■ Dettagli del compito
Continua il testo sulla peste del 1652 a Cagliari e sul Lazzaretto di Sant'Elia a partire dal punto in cui si interrompe.

Pandemie d’altri tempi: quando nel 1652 la peste e il terrore sbarcarono a Cagliari. Nell’aprile del 1652 la peste arrivò in Sardegna ad Alghero, importata da una nave carica di mercanzie partita dalla Catalogna dove era in atto un’epidemia di peste bubbonica. Da lì a Cagliari.

Simbolo di quel periodo fu il Lazzaretto di Sant’Elia, un luogo in cui la malattia non guardava in faccia a nessuno ed in cui la morte era la forma più alta di eguaglianza sociale.

Edificato fuori dalle antiche mura della città, nel corso del XVII secolo, in quello che oggi è il quartiere di Sant’Elia, il Lazzaretto è stato una delle infrastrutture sanitarie più importanti e purtroppo frequentate di Cagliari.

La sua funzione era quella di ospitare i malati di peste bubbonica affinché potessero miracolosamente guarire: il più delle volte i pazienti venivano ricoverati nella struttura nell’attesa di trovare la morte. Si trattava di un luogo angusto e malsano per tutti coloro che vi erano in obbligo o in dovere di entrarvi. Spesso capitava che i medici prendessero il virus dai pazienti passando così dal ruolo di specialisti nel curare quel male, a quel ruolo che purtroppo occupavano tutti gli “ospiti”, ovvero di malato terminale. Il Lazzaretto, ma più in generale i lazzaretti sparsi per l’Europa si configuravano più come dei catalizzatori della malattia piuttosto che luogo d’ausilio in cui combatterla. Chiunque arrivasse sull’isola via mare doveva affrontare un periodo di quarantena che perlopiù esponeva il malcapitato ad un rischio di infezione elevatissimo, lo rendeva un nuovo veicolo di contagio.

■ Materiale da esaminare
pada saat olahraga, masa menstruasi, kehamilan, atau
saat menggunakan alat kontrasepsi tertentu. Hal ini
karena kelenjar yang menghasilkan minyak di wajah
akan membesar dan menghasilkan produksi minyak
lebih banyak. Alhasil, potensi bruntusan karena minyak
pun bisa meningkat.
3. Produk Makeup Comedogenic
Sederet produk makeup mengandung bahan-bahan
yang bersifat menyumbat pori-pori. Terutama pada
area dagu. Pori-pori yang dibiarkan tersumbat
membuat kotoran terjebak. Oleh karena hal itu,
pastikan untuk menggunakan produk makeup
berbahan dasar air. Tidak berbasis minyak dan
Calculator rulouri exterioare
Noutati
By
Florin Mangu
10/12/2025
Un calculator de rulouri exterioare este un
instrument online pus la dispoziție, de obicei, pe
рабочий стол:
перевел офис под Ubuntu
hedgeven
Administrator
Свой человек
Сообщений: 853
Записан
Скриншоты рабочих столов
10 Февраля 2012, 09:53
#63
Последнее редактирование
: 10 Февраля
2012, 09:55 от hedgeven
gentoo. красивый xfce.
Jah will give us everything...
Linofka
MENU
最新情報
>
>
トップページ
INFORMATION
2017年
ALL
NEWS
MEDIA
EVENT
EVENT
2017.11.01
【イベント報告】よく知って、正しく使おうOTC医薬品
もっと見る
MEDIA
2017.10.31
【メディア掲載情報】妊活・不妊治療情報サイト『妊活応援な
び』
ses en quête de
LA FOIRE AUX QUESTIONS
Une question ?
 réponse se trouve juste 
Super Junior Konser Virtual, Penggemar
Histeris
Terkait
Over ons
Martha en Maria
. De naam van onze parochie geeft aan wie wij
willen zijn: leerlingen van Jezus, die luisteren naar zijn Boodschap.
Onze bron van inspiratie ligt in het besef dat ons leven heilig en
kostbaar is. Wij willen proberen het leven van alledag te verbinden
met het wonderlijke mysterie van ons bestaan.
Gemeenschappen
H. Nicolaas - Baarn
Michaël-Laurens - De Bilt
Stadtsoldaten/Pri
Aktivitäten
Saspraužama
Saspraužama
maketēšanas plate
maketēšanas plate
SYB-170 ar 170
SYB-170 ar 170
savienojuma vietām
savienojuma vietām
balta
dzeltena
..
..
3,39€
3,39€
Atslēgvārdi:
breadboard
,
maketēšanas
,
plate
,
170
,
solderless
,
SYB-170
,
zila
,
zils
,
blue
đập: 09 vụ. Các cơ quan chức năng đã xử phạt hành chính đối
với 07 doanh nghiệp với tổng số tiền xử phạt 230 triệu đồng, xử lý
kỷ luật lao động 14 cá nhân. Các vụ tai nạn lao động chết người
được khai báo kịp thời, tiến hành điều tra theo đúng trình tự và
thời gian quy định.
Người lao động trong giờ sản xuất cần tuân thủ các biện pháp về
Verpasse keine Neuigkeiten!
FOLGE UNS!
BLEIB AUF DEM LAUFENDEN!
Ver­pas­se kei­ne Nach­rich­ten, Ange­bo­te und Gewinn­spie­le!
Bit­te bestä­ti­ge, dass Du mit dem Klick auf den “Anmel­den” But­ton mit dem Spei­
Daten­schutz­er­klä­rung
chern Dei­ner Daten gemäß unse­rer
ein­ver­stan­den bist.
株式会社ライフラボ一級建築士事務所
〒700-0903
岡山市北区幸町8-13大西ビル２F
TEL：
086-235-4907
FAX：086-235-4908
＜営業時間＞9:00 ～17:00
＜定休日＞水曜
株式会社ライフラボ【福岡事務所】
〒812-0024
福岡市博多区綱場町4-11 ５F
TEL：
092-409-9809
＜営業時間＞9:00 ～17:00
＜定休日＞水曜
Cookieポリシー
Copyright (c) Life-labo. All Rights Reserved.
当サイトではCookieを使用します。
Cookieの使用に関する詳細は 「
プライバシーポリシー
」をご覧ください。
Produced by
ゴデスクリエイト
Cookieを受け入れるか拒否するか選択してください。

■ Risultato
Molti personaggi scomodi venivano rinchiusi all’interno pur non avendo contratto la peste, in modo da “levarli di mezzo” in un modo che a tutti paresse frutto del caso, della malasorte.

Si potrebbe erroneamente pensare che la struttura fosse destinata al popolo, ai poveri … che i ricchi invece potessero affrontare il male del secolo in strutture più accoglienti se non a casa loro; non andò in questo modo, infatti vi trovavano ricovero sia ricchi che poveri, sia contadini che personalità di spicco. Solo in tempi più recenti, intorno ai primi del ‘900 fu costruito un piano rialzato in cui venivano ricoverati i membri delle classi più alte. Diverso era il trattamento dopo la morte: chi non poteva permettersi una degna sepoltura per sé o per i sui cari, veniva abbandonato alle correnti marine che conducevano i corpi privi di vita nell’ingresso della Grotta dei Colombi. Per i più abbienti vi erano delle fosse comuni o tombe private: era assolutamente esclusa la cremazione in quanto ritenuta veicolo di trasmissione del virus tramite i fumi sprigionati.